Continuous variation of iodine adlattices on Ag(111) electrodes: in situ STM and ex situ LEED studies

Abstract

The structure of the iodine adlattice formed on Ag(111) in aqueous solutions containing iodide ions has been determined as a function of the electrode potential by in situ scanning tunneling microscopy (STM) and ex situ low energy electron diffraction (LEED). In KI solutions buffered with KF-KOH at pH 10, continuous compression of the iodine adlattice from square (√3 × √3R-30°), via (√3 qR β° × √3R-30°), to (√3 × √3)R30° was observed as the electrode potential was increased; this was then followed by an abrupt phase transition into a rotated hexagonal (√3 r × √3 r)R(30° + α°) phase. Coadsorption of K was observed by Auger electron spectroscopy (AES) at potentials negative of that for the phase transition. In acid solutions (0.1mM HI) the continuous compression from (√3 × √3)R30°, via c( p × √3R-30°), into (√3 r × √3 r)R(30° + α°) was observed. The Moiré pattern observed for the (√3 r × √3 r)R(30° + α°) adlattice, as well as the flatness of other adlattices observed in STM images, is explained in terms of lattice registry on the basis of a “hard ball contact model”.

- [TASK INSTRUCTIONS]:
Answer these questions from the abstract on iodine adlattices on Ag(111).
(a) At what pH were the KI solutions buffered with KF-KOH?
(b) Which technique revealed the coadsorption of K?
(c) On what model is the Moiré pattern of the rotated hexagonal adlattice explained?

- [DATA SHOWN]:
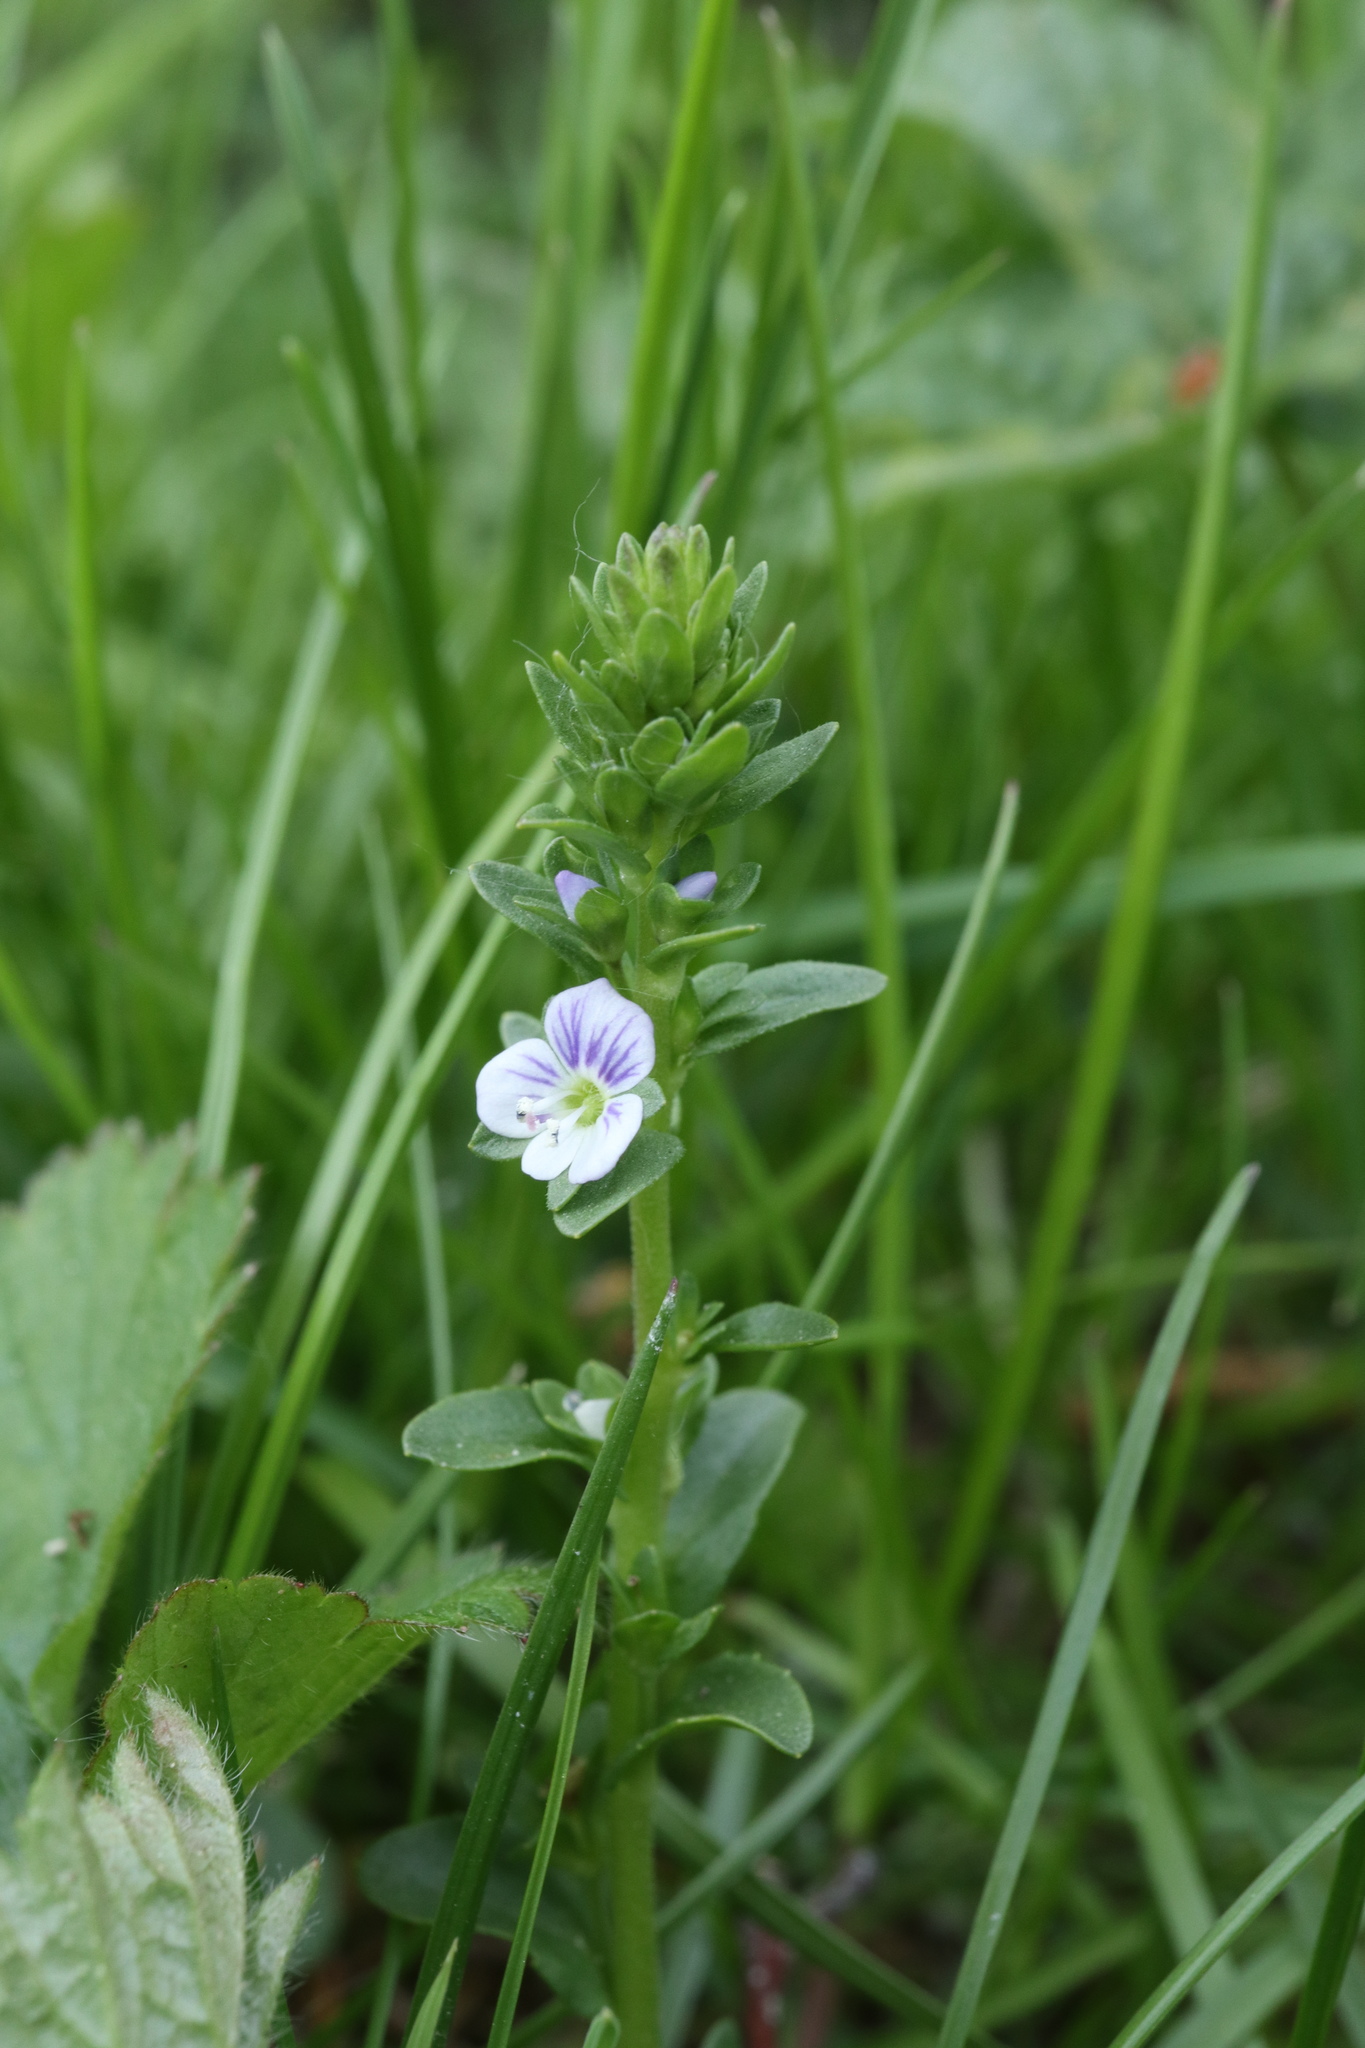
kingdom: Plantae
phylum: Tracheophyta
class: Magnoliopsida
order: Lamiales
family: Plantaginaceae
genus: Veronica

- [RESPONSE AREA]:
(a) pH 10.
(b) Auger electron spectroscopy (AES).
(c) A "hard ball contact model".